この記事のまとめ
- 退職理由に一身上の都合が当てはまるのは4パターン
- 就活の専門家が退職理由に一身上の都合が問題ないかを解説
- 「一身上の都合」という理由を伝える場面と例文も紹介
会社に「一身上の都合」を使用して退職理由を伝える際、「曖昧な理由に聞こえるのでダメなのでは?」と考える人も多いのではないでしょうか。たしかに、退職理由を具体的に伝えなければ、会社側が納得せずに退職させてもらえないのではないかとイメージする人も少なくありません。

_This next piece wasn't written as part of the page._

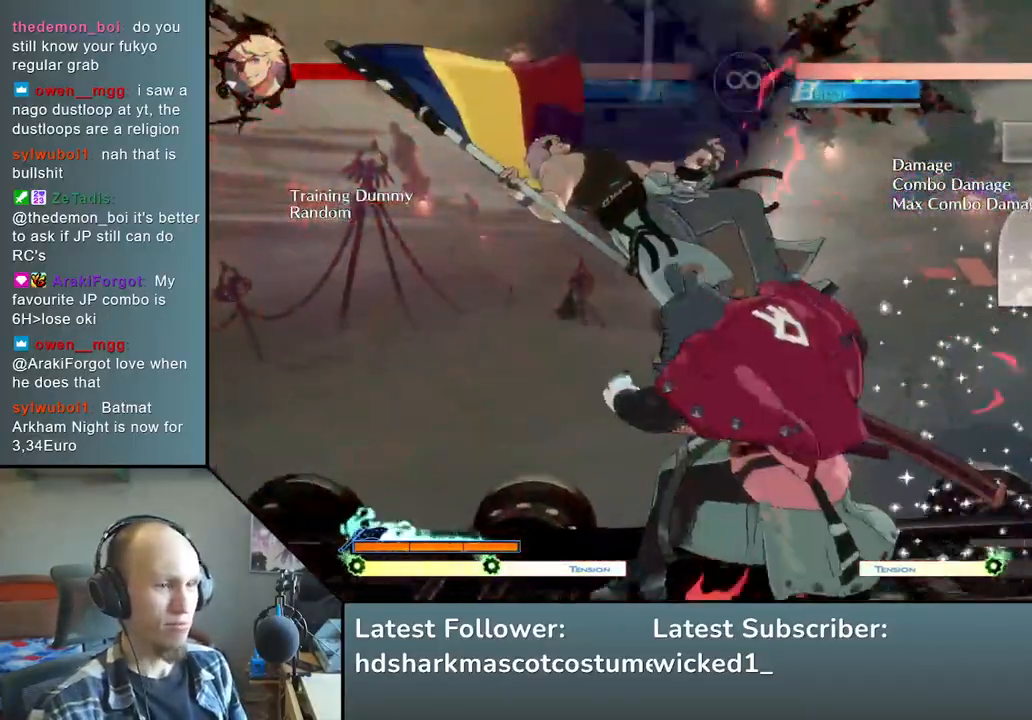
{"dt_ms": 500, "buttons": ["START"], "left_stick": "center", "events": [[50, "TRIANGLE", "up"], [50, "left_stick", "down-right"], [183, "left_stick", "left"], [250, "L2", "down"], [350, "left_stick", "center"], [367, "L2", "up"], [483, "START", "down"]]}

しかし、退職理由に一身上の都合を使用するのは問題なく、決してダメではありません。重要なのは、自身が退職に踏み切った状況が一身上の都合に該当するのかを理解して、適切に使用することです。
記事を読んで、一身上の都合の意味を把握し、自身の退職理由に該当するかを判断していきましょう。
この記事では、社会保険労務士の涌井さん、キャリアアドバイザーの杉原さん、谷所さん、永田さんのアドバイスを交えつつ、退職理由に一身上の都合を使用しても良いのか、また該当する退職理由を解説します。
退職理由を聞かれたときの対処法と一身上の都合を使うときの例文まで解説するので、揉めごとにならずに会社を退職したい人はぜひ参考にしてくださいね。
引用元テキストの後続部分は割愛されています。